Wednesday, March 4, 2015

Antibiotic Desensitization

I wanted to describe the process of desensitization because before my last admission I was pretty clueless about. It was actually much easier than I anticipated, it but was something I was very nervous about prior to actually going through the process.

This seems to vary by hospital, but my hospital requires a stay in ICU to be desensitized. This means you have heart monitors (5), an oxygen monitor, a constant temp monitor, a blood pressure cuff that takes your blood pressure every 15 minutes, and of course your IV so needless to say you can't move much. The downfall to this is when nature calls you are at the mercy of your nurse. I had to buzz the nurse every time I needed to pee. Once the nurse arrived she/he would have to unhook all my monitors and then pull the potty out from the counter it folder into. I don't know if you can even picture that because until I saw it I would have been like, what? But basically they have a cabinet and when you open it there is a toilet that you can pull out, use, flush and fold back into the cabinet. Although my nurse was the one that had to flush and fold back under the cabinet. Then I would be hooked up to my monitors again until the next time I had to pee. It was not my favorite way of using the bathroom and I tried to avoid going as much as possible. Healthy, I know.
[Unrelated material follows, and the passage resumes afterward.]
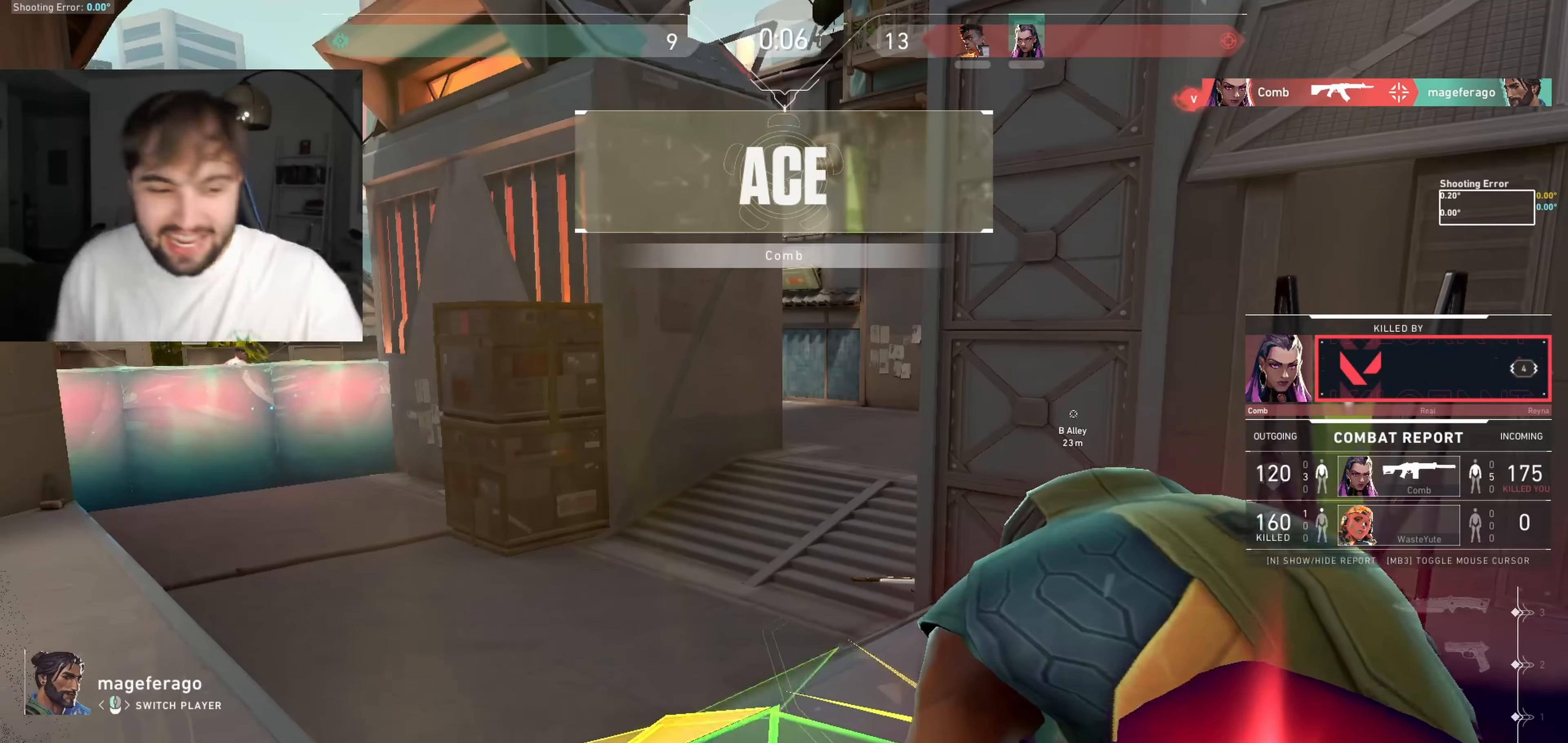
{"keys": ["shift"], "events": [[84, "d", "up"], [100, "s", "up"]]}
When I got to the hospital I didn't actually start the process or any meds until the next day which made it feel like a super expensive hotel without the perks of a comfortable bed or any privacy. The next morning they started setting up my room for the desensitization. I was totally calm about the whole process until this point. They started to fill my room with "just in case" supplies. It actually made me nervous as more and more supplies started to fill my room in case, oh I don't know, I went into anaphylactic shock and tried to die on them. My heart rate shot up and the alarms on my heart monitor kept going off, which was slightly embarrassing.

A very diluted version of the medicine was given over 15 minutes and then a slightly stronger dose of the drug was given for 15 minutes. This continued for varying times over the course of four hours. The allergist had to stay with me for the entire four hours plus a few more to ensure I didn't react to the drug. The lack of privacy was probably the worst part of the whole process, I doubt he liked that part very much either. Once they knew I was okay I continued the drug like normal.

The next day another allergist came to see how I was doing and explained that the process is hugely successful. I wished she was my allergist the day before because after I talked to her I realized the chances of a severe reaction was pretty slim and I would have been much more relaxed while going through the desensitization.

Unfortunately, desensitization is only good until you stop the drug for 24-48 hours meaning if I ever need this drug (or one of the other four I am allergic to) I will need another trip to ICU. However, besides the toilet issue and the unwanted allergist roommate it is really an easy process.